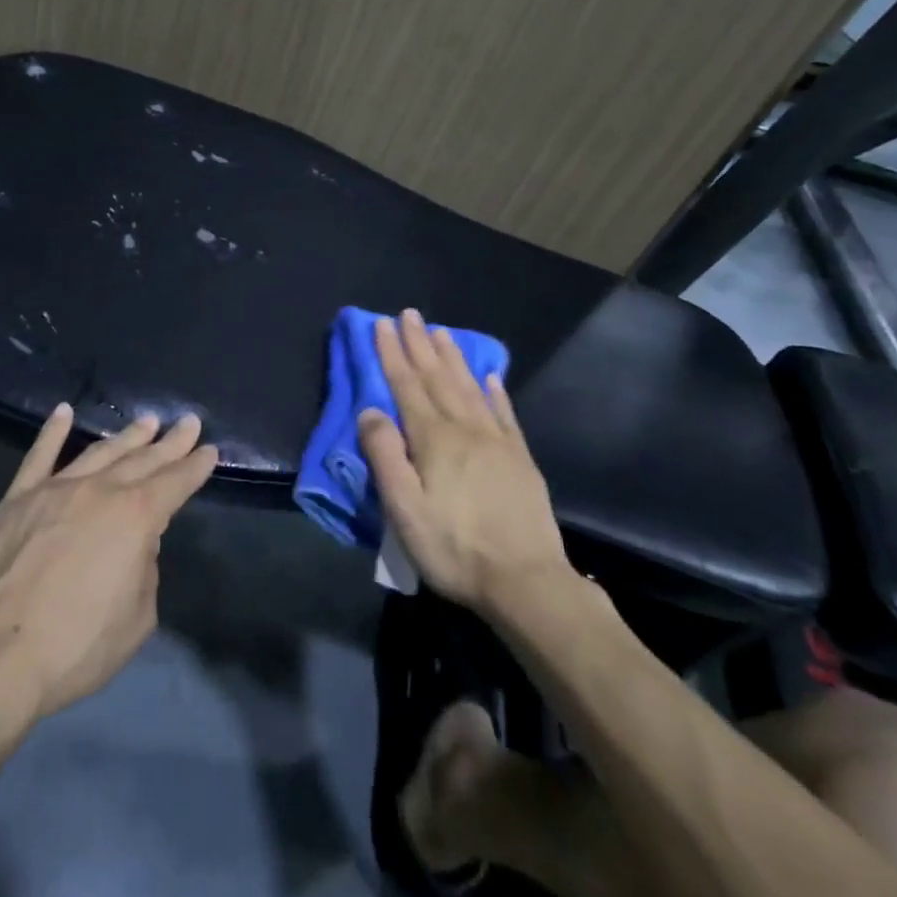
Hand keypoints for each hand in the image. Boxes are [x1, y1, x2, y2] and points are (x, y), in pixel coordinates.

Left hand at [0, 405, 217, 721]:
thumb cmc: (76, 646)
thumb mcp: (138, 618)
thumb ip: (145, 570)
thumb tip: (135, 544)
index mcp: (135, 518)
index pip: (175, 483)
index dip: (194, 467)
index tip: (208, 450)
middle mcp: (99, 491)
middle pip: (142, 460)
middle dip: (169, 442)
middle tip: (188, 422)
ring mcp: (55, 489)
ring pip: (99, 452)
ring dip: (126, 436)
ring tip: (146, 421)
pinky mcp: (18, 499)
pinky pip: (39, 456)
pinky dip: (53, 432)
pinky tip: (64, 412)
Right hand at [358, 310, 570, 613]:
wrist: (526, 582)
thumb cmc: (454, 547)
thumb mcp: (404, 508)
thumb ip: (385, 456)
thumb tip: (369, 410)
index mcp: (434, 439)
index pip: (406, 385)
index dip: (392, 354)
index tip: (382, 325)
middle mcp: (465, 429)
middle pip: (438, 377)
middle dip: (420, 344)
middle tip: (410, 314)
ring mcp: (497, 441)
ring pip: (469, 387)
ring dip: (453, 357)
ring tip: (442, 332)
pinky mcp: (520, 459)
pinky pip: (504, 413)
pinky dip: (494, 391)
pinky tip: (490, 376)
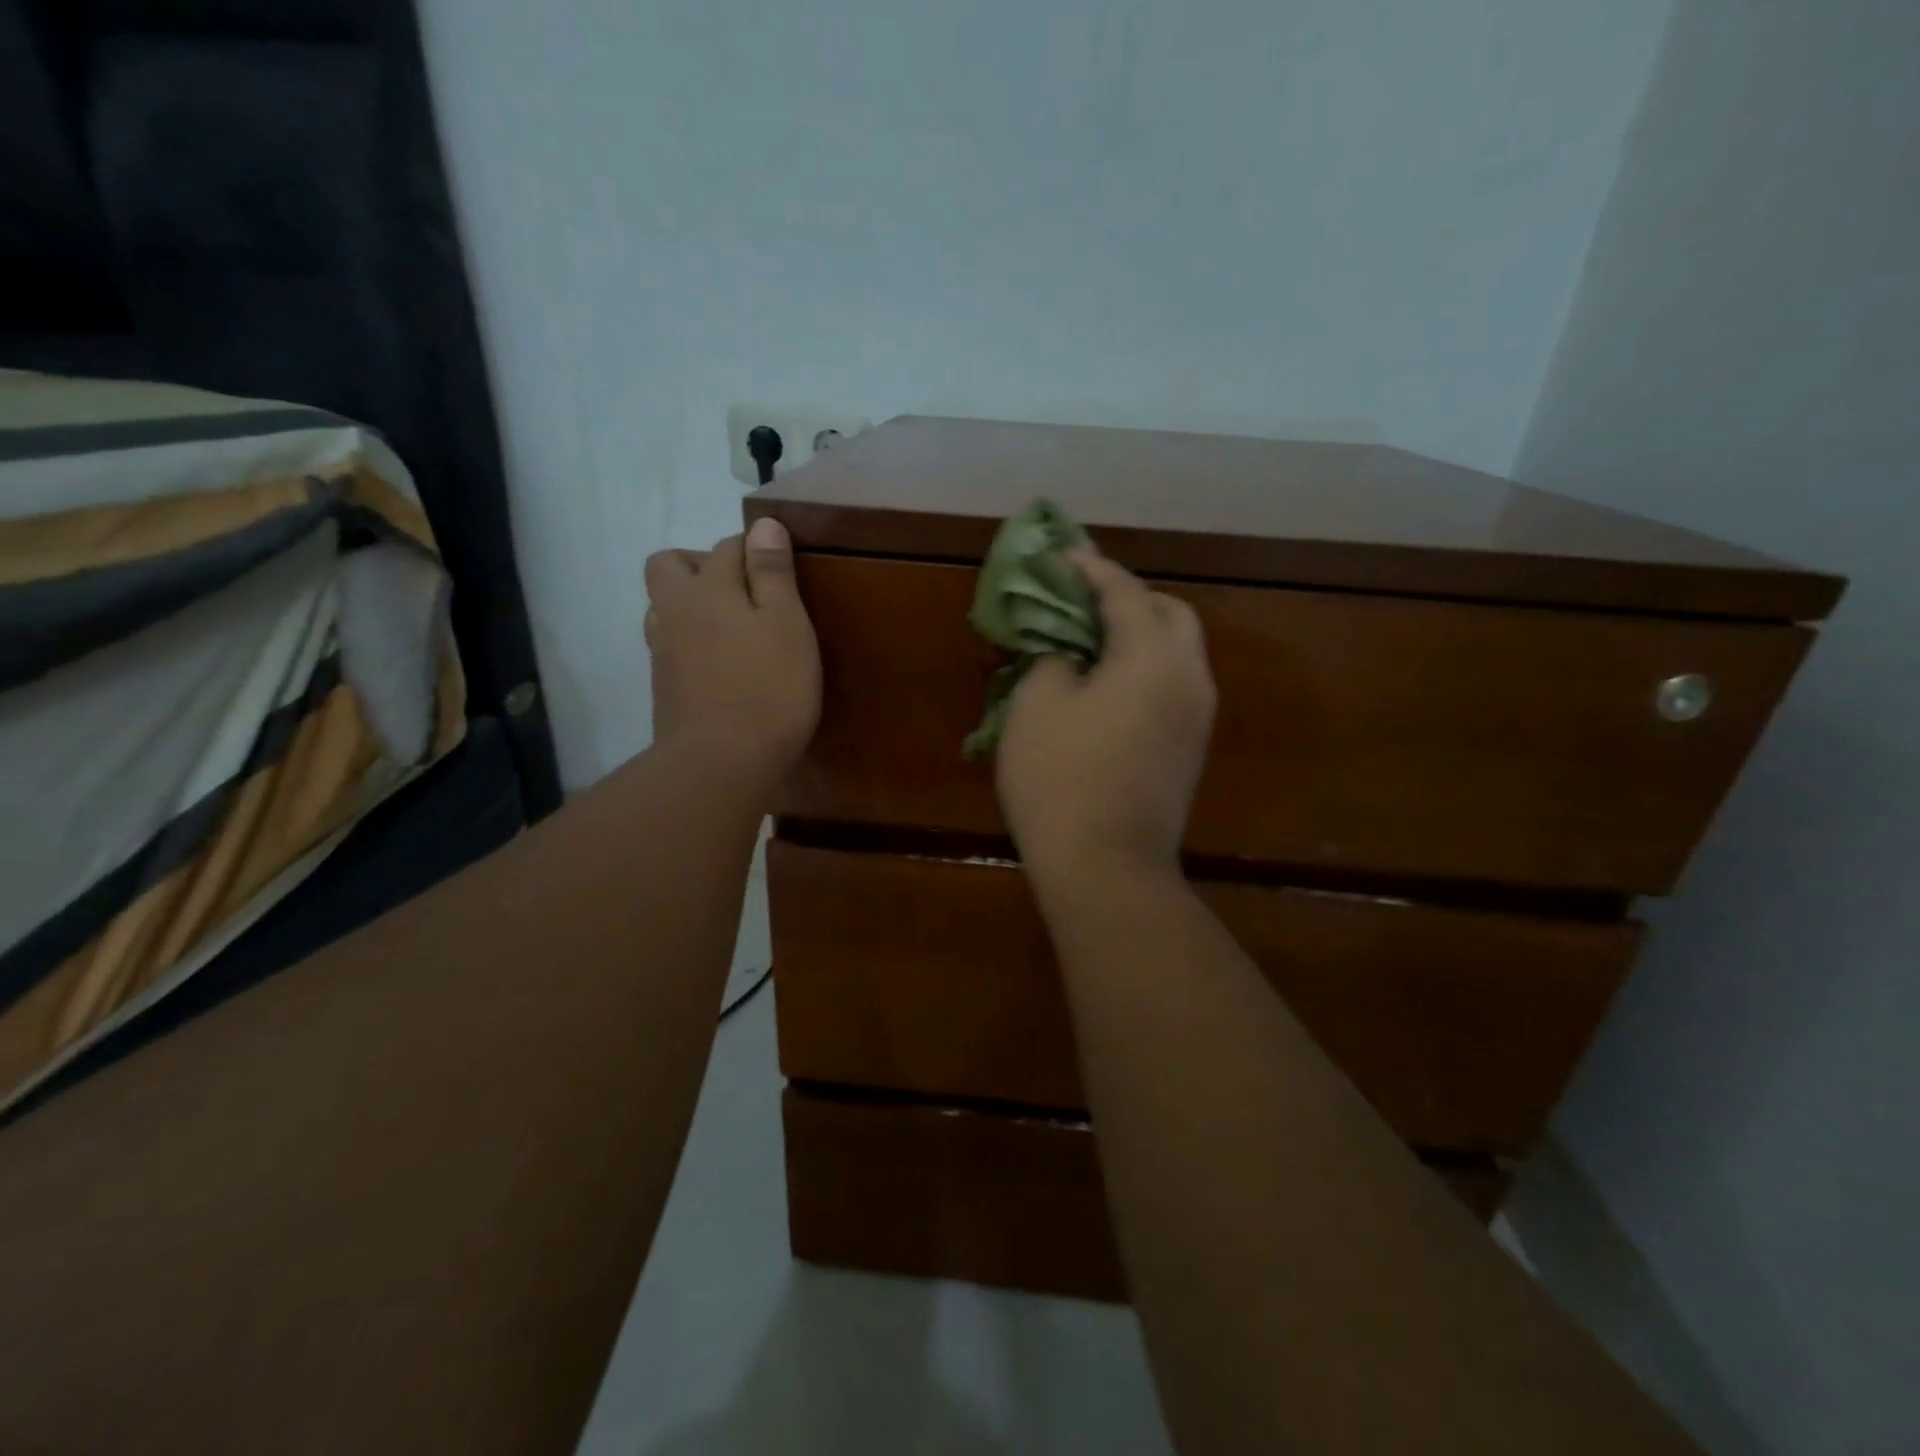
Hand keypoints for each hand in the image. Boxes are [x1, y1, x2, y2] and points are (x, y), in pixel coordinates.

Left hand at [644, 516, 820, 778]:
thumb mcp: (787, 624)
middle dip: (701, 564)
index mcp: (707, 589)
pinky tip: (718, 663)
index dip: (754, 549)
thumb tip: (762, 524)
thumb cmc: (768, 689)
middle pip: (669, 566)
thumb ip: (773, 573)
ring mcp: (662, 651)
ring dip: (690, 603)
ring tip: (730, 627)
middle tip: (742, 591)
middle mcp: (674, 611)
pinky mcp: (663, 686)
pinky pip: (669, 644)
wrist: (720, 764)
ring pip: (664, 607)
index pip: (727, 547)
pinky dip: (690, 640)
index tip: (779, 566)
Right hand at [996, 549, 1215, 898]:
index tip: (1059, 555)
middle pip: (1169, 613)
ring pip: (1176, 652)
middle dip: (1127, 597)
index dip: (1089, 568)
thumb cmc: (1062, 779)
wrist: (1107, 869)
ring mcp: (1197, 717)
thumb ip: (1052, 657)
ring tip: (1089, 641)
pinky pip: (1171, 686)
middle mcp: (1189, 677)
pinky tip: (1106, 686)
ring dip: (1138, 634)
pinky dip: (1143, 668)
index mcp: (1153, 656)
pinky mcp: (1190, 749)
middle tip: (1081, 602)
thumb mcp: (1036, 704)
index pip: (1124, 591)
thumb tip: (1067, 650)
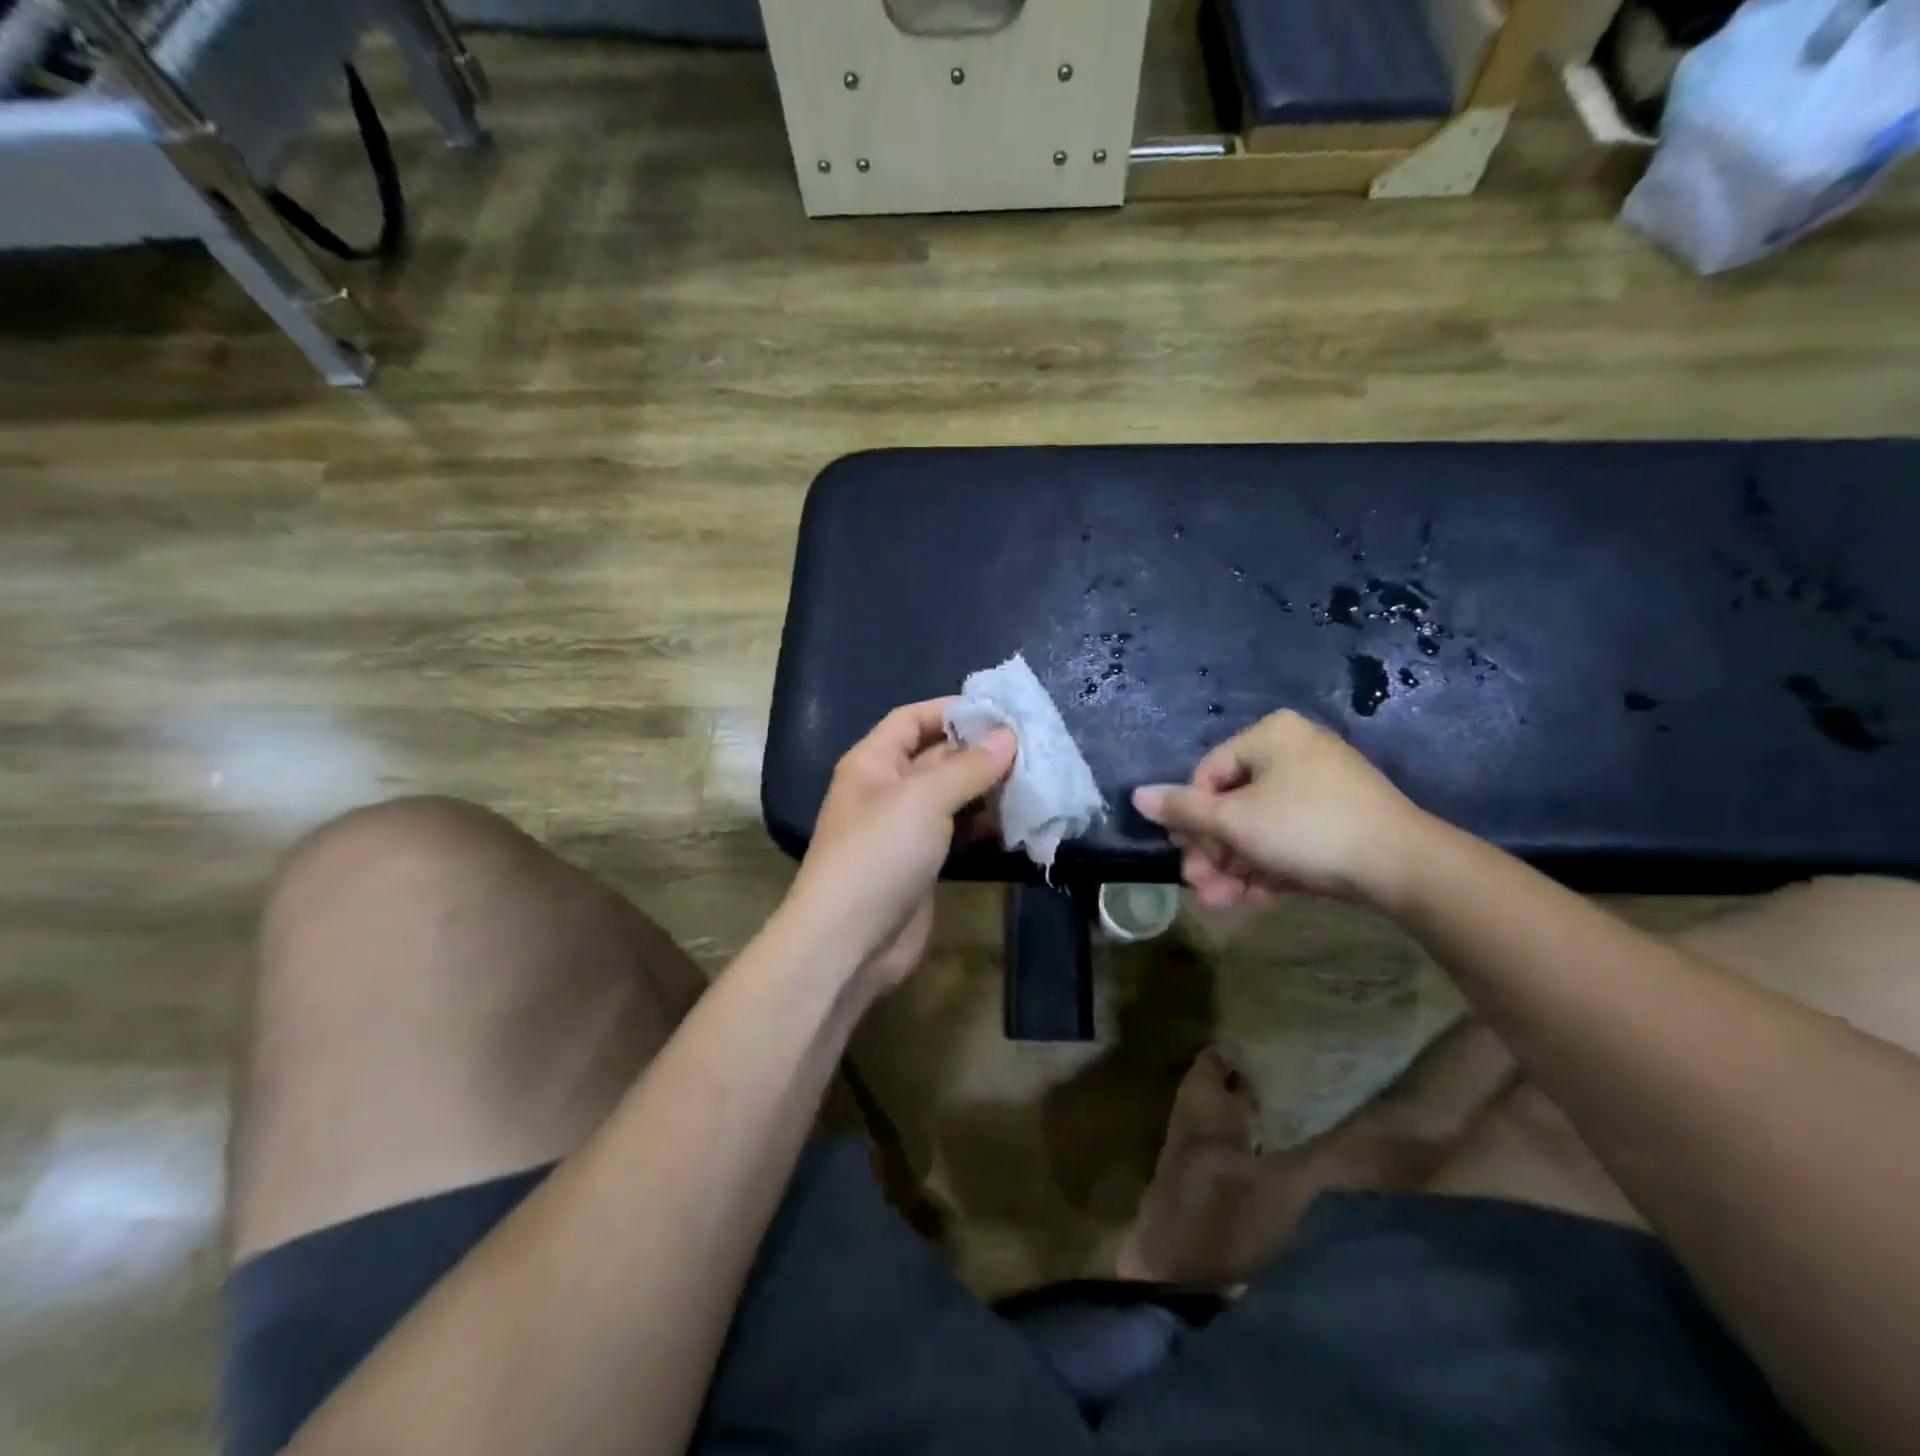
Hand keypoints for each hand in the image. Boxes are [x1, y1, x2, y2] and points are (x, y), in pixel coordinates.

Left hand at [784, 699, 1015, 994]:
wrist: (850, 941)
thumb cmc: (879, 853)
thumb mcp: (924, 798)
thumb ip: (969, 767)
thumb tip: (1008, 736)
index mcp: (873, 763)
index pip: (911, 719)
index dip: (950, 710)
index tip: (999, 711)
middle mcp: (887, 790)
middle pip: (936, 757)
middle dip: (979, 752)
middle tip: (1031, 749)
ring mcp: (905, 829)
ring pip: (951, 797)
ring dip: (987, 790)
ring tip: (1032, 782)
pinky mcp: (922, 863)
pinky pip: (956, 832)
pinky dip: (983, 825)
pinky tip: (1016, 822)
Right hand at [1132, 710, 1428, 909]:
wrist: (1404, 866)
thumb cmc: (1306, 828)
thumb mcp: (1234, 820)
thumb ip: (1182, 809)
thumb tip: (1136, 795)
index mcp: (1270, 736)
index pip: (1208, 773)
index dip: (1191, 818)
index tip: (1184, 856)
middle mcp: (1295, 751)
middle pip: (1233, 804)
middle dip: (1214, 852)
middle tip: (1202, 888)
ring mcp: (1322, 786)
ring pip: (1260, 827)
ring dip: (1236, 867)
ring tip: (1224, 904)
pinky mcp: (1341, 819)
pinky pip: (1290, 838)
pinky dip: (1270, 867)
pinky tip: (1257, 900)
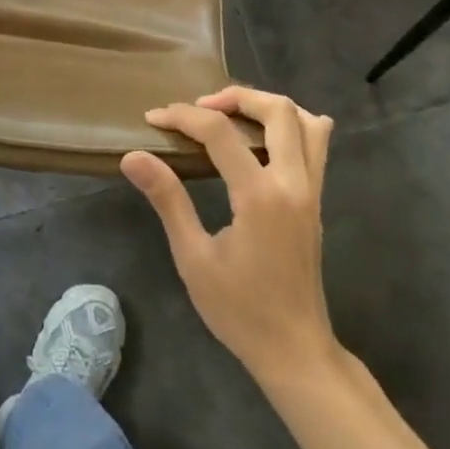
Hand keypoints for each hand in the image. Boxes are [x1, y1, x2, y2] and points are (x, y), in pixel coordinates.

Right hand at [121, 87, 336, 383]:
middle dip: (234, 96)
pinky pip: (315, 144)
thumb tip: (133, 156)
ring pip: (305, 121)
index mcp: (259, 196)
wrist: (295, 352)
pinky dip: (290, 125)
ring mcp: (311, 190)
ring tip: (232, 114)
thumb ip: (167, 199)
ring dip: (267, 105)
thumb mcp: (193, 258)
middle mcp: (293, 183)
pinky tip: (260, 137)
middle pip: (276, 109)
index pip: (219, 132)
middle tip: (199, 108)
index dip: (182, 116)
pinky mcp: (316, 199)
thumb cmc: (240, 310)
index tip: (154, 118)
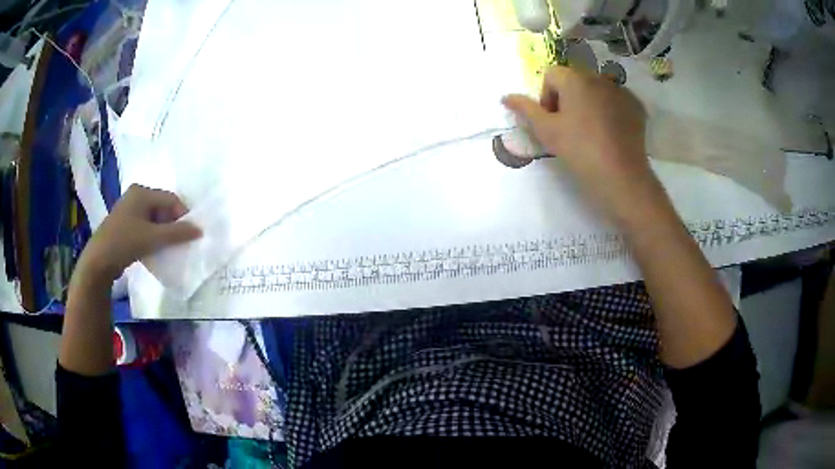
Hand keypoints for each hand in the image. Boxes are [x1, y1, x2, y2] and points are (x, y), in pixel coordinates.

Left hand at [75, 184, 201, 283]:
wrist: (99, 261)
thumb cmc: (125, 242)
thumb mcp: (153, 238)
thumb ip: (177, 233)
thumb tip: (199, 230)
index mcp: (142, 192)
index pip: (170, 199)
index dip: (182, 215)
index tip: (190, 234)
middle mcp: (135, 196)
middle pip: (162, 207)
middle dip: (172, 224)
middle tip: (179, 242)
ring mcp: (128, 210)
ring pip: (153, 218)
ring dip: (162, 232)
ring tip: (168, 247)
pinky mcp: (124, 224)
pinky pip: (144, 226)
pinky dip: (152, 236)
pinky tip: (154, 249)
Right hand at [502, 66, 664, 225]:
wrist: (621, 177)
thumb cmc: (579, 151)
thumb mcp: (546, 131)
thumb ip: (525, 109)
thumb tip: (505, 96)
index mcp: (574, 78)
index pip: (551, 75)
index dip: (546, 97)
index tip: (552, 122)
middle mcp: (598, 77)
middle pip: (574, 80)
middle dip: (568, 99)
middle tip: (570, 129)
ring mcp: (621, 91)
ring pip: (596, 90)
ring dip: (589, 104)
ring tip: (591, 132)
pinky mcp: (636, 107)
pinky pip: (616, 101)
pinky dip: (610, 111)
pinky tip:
□ □ □
_PROBLEM REQUIREMENTS:_
Only the lines between the one with "thumb mcp: (404, 508)" and the one with "middle tip: (742, 591)", those two included, get copied from the material above. Keep it exact and free of pictures.

_EXPECTED OUTPUT:_
thumb mcp: (404, 508)
thumb ip: (385, 456)
thumb tip: (369, 410)
index mcp: (434, 439)
index pip: (406, 385)
index dip: (392, 354)
index tip: (382, 325)
middle mcp: (465, 429)
middle pip: (438, 377)
middle dip: (420, 344)
middle tip: (410, 314)
ring mcp: (497, 441)
ring pip: (469, 387)
ring dip: (453, 357)
ring tip: (442, 332)
pinky mcp: (520, 459)
pinky pip: (504, 413)
pinky dip: (494, 391)
pinky tip: (490, 376)
Hand keypoints for each hand in the image. Boxes are [x1, y1, x2, y2] and points are (x, y), in pixel coordinates.

Left hand at [644, 516, 820, 778]:
thumb mcp: (787, 624)
middle dip: (701, 564)
index mcp: (707, 589)
pinky tip: (718, 663)
index dip: (754, 549)
thumb tip: (762, 524)
thumb cmc: (768, 689)
middle pip: (669, 566)
thumb ip: (773, 573)
ring mcp: (662, 651)
ring dip: (690, 603)
ring tip: (730, 627)
middle tip: (742, 591)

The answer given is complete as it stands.